#### [WHAT IS REQUIRED]
List the titles of the numbered steps in the seed-funding post below, in order.

#### [TEXT EXTRACT]
(begin)

A bunch of companies I’m involved in have gone for seed funding in the last few months. After one of them asked for the ultra-warrior-l33t-skillz, I thought I’d put this post up and break it down.
Update: This Guest Contribution is by Travis Kalanick, now the CEO of successful ride logistics company Uber, which raised over $1 billion in Series D funding in 2014.
If any of you are raising your first startup or seed money, this is a must read. Would love to hear any of your stories/feedback in the comments on this post…
1.) Priming the pump: How do you get started with rounding up some angels for a seed round? It’s pretty simple. Go to angel gatherings, industry conferences, any and all networking events. Meet people who are angels or who know angels. Give ‘em the elevator pitch. KEEP IT SHORT. Set up Intro meetings. Also, if you’re not located in a startup hotspot, then find/make a friend in Silicon Valley and stay on his/her couch for a month and make sure you’re meeting with somebody new EVERY DAY.
2.) Intro meetings: Informal discussion where you pitch the company over a lunch/coffee/etc., and expand potential angel network through referrals. Get your pitch down to 5-10 minutes, and prepare a tight FAQ in your head so that you have tight answers to the top 20 questions. Let them pay. Be proud of your scrappiness.
3.) ABC’s – Always Be Closing: At the end of every meeting, get a clear understanding of where they stand on your deal opportunity. Shoot for getting an amount they would be interested in investing. You won’t usually get a commitment on the first meeting but do not accept vagueness. Get a clear idea of where they stand, and what next steps might be to move them through the pipeline. Hypotheticals are also useful: When I lock on my lead investor, how much would you be interested in investing?

(end)

#### [DATASET ROWS]
(begin)

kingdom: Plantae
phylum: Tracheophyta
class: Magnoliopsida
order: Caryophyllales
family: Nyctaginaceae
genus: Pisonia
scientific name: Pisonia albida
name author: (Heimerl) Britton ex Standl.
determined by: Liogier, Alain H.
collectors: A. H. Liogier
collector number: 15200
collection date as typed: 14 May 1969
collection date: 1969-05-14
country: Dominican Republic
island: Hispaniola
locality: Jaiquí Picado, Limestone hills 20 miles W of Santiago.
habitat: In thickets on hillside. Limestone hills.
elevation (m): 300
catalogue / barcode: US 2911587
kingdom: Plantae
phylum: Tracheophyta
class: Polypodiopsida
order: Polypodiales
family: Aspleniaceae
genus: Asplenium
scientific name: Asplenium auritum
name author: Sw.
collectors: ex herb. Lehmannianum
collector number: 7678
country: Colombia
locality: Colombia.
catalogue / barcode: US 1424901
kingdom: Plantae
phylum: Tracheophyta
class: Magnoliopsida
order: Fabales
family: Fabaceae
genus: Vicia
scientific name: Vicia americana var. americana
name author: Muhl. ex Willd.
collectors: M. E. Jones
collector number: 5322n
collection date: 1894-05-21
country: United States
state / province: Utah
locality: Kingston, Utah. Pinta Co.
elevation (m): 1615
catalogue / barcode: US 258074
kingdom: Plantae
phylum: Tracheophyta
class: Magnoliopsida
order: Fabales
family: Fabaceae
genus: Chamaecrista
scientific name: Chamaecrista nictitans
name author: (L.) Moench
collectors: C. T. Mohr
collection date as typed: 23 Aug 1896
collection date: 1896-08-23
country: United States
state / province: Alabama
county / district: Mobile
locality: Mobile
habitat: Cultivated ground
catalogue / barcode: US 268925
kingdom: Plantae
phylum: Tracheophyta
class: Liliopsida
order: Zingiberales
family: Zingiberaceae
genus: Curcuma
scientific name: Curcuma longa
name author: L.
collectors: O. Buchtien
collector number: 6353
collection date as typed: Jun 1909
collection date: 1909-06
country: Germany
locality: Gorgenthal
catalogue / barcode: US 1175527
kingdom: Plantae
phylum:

(end)

#### [ANSWER TO THIS PROBLEM]
1. Priming the pump
2. Intro meetings
3. ABC’s – Always Be Closing